The Dadri lynching was communal in nature. There is little doubt about it. A mob composed of the majority community beat up and hurt members of the minority community after accusing them of a ‘crime’ they did not commit. Neither did Mohammad Akhlaq’s family have beef in their house nor did they deserve the fate they suffered if they had had beef in their house. This is a democracy, not a lawless land governed by mob mentality.
And while the incident had elements of sectarian politics in it, it would be illogical to ignore the religious elements of it. It was an incident of ‘Hindu vs. Muslim’ or ‘Majority vs. Minority’; one made possible by religious divides. Even today, 7 decades after independence, India is not truly secular and still suffers from religious tensions. We mustn’t avoid having this conversation just because it is uncomfortable one to have.
We must also remember that while the Dadri lynching is an important issue, it is not the personification of Indian secularism. Dadri does not symbolize the mindset of the Indian people. The mainstream media highlights the fact that a mob butchered an innocent man to death and beat up his family – they should highlight this, yes. But they should also highlight the fact that Akhlaq turned to his Hindu friend at this time of grave need, and this friend immediately alerted the police. They should also highlight the fact that Akhlaq’s Hindu and Muslim neighbours rushed to his rescue. The media should also highlight the fact that the Dadri mob does not represent Indians; they are an aberration, a group of bigots who are on the wrong side of history and on the wrong side of everything this country aspires to become.
Also, like everything these days, the Dadri incident has become political in nature. Politicians, the attention-seekers that some of them are, jumped into the controversy by either associating themselves with some of the players or making inflammatory statements. Even after this tragic incident their desire for political traction and media fame is greater than their human empathy. Only a day after the incident the headlines were hijacked by politicians blaming each other (and not suggesting solutions to ensure that such an incident never occurred again). The politicians who used the tension in Dadri and the suffering of the Akhlaq family to pander to their vote banks are – there is no other term for it – disgusting. One can only hope that these leaders don’t truly represent the sentiments of their constituents.

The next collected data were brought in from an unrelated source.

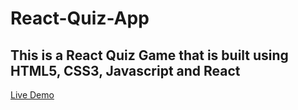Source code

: # React-Quiz-App
## This is a React Quiz Game that is built using HTML5, CSS3, Javascript and React
[Live Demo]()
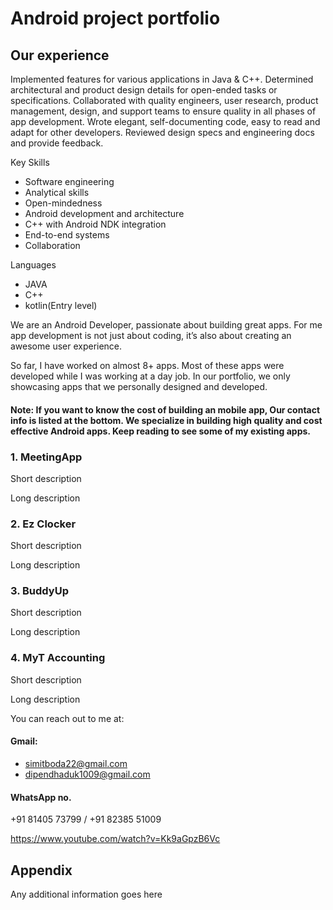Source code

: 
# Android project portfolio


## Our experience


Implemented features for various applications in Java & C++.
Determined architectural and product design details for open-ended tasks or specifications.
Collaborated with quality engineers, user research, product management, design, and support teams to ensure quality in all phases of app development.
Wrote elegant, self-documenting code, easy to read and adapt for other developers.
Reviewed design specs and engineering docs and provide feedback.


Key Skills

- Software engineering
- Analytical skills
- Open-mindedness
- Android development and architecture
- C++ with Android NDK integration
- End-to-end systems
- Collaboration

Languages

- JAVA
- C++
- kotlin(Entry level)

We are an Android Developer, passionate about building great apps. For me app development is not just about coding, it’s also about creating an awesome user experience.

So far, I have worked on almost 8+ apps. Most of these apps were developed while I was working at a day job.
In our portfolio, we only showcasing apps that we personally designed and developed.


#### Note: If you want to know the cost of building an mobile app, Our contact info is listed at the bottom. We specialize in building high quality and cost effective Android apps. Keep reading to see some of my existing apps.



### 1. MeetingApp

Short description

Long description


### 2. Ez Clocker

Short description

Long description

### 3. BuddyUp

Short description

Long description

### 4. MyT Accounting

Short description

Long description





You can reach out to me at:

#### Gmail:
- simitboda22@gmail.com
- dipendhaduk1009@gmail.com

#### WhatsApp no.
+91 81405 73799 /
+91 82385 51009


https://www.youtube.com/watch?v=Kk9aGpzB6Vc
## Appendix

Any additional information goes here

While debating about communalism we must accept the fact that there are fascist elements in all religious communities who want to disrupt the peace and order of our society. But they do NOT by any means represent the opinions of the rest of India. We are an incredibly diverse nation, and in spite of this we have sustained for 7 decades as one people. Countries with fewer differences in culture, language and religion have broken apart within months. A nation of 29 nations we are, with a dozen religions, a thousand languages and countless castes. But India has – and will – endure. We must never forget this, and our leaders should never stop striving to make this country a more perfect Union.